EXERCISE PASSAGE:
>>>>>

No, this will be a market for new opportunities. Major collectors are waiting for prices to come down 30% to 40% from their peak, a correction that was already evident in the latest round of auctions in London in October… Further pressure on prices is expected, and it will take some time before the market has reached equilibrium… Now the question is: which artists will survive the adjustment? We all know what the last crash in 1991 did to hotshot artists such as David Salle, Julian Schnabel, Eric Fischl, Francisco Clemente and Sandro Chia. Their markets took 15 years to recover, and in real terms (adjusted for inflation) are still considerably below their peak, but at least their markets survived… The primary market is also likely to regain the balance of power compared with the auctions. The auction houses have dented their credibility as money-making machines, and would-be sellers are realising that the liquidity is quickly evaporating. In a falling market, the focus will again be directed towards the galleries that have proved their commitment to their artists… In the end, a correction is healthy for the sustainability of the future art market. The interest in art will not disappear, art and artists will not disappear—if anything, a tougher environment will be more conducive to artistic creativity, and hopefully the market will go back to focusing on what constitutes the real value of art, as art history is rarely made in the auction rooms.

I’ve been reading and writing about Canada’s ongoing national back-turning on its artists of late, which apparently is a huge subject up there because it keeps coming up of late. This most recent story, from the Oct. 11 Globe and Mail, is interesting because it discusses an arts event that was highly praised in Canada—the recent triumphant visit of the Toronto Symphony Orchestra to a sold-out Carnegie Hall—and describes how impossible it is, in our modern business-oriented economy, for an arts org to be deemed a success. “…the tour was an artistic and critical success,” writes Simon Houpt, “[but] those viewing it simply through a prism of profit and loss would call it a failure: The performance fee paid by Carnegie Hall didn’t come close to covering even half of the orchestra’s $466,000-plus costs.”

The author then looks closely at the upcoming budget for Volcano, a Toronto-based theatre company, which took the unusual step of opening its books to The Globe and Mail, and examines point-by-point how what people are willing to pay for art is vastly outstripped by the expenses incurred in mounting arts programming. The problem with art has long been noted by economists: The cost for the products of our economy become ever more based on the efficiencies associated with mechanization and mass production, so that a product like art that is impossible to make more efficiently (a painting will always take so long to make, a symphony always will involve so many producers) are regarded as too expensive to support in relation to cheaply reproduced good and entertainment (crappy cable TV, for instance). The arguments that people make against arts funding fail to take into account the simple human costs for art.

<<<<<

ASSIGNMENT 1:
In the passage on art economics, by how much are major collectors waiting for prices to come down from their peak?

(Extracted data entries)
>>>>>

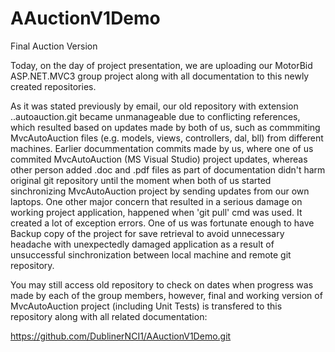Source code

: AAuctionV1Demo
==============

Final Auction Version

Today, on the day of project presentation, we are uploading our MotorBid ASP.NET.MVC3 group project along with 
all documentation to this newly created repositories.

As it was stated previously by email, our old repository with extension ..autoauction.git became unmanageable
due to conflicting references, which resulted based on updates made by both of us, such as commmiting MvcAutoAuction
files (e.g. models, views, controllers, dal, bll) from different machines. Earlier docummentation commits made by us, 
where one of us commited MvcAutoAuction (MS Visual Studio) project updates, whereas other person added .doc and .pdf
files as part of documentation didn't harm original git repository until the moment when both of us started sinchronizing 
MvcAutoAuction project by sending updates from our own laptops. One other major concern that resulted in a serious damage
on working project application, happened when 'git pull' cmd was used. It created a lot of exception errors. One of us 
was fortunate enough to have Backup copy of the project for save retrieval to avoid unnecessary headache with unexpectedly 
damaged application as a result of unsuccessful sinchronization between local machine and remote git repository.

You may still access old repository to check on dates when progress was made by each of the group members, however, final
and working version of MvcAutoAuction project (including Unit Tests) is transfered to this repository along with all 
related documentation:

https://github.com/DublinerNCI1/AAuctionV1Demo.git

<<<<<

ASSIGNMENT 2:
Revise the entries from the line containing "As it was stated" through the line containing "on working project", replacing every "MvcAutoAuction" with "MotorBid" and changing nothing else. Return only those lines.

TASK OUTPUT 1:
30% to 40%

TASK OUTPUT 2:
As it was stated previously by email, our old repository with extension ..autoauction.git became unmanageable
due to conflicting references, which resulted based on updates made by both of us, such as commmiting MotorBid
files (e.g. models, views, controllers, dal, bll) from different machines. Earlier docummentation commits made by us, 
where one of us commited MotorBid (MS Visual Studio) project updates, whereas other person added .doc and .pdf
files as part of documentation didn't harm original git repository until the moment when both of us started sinchronizing 
MotorBid project by sending updates from our own laptops. One other major concern that resulted in a serious damage
on working project application, happened when 'git pull' cmd was used. It created a lot of exception errors. One of us 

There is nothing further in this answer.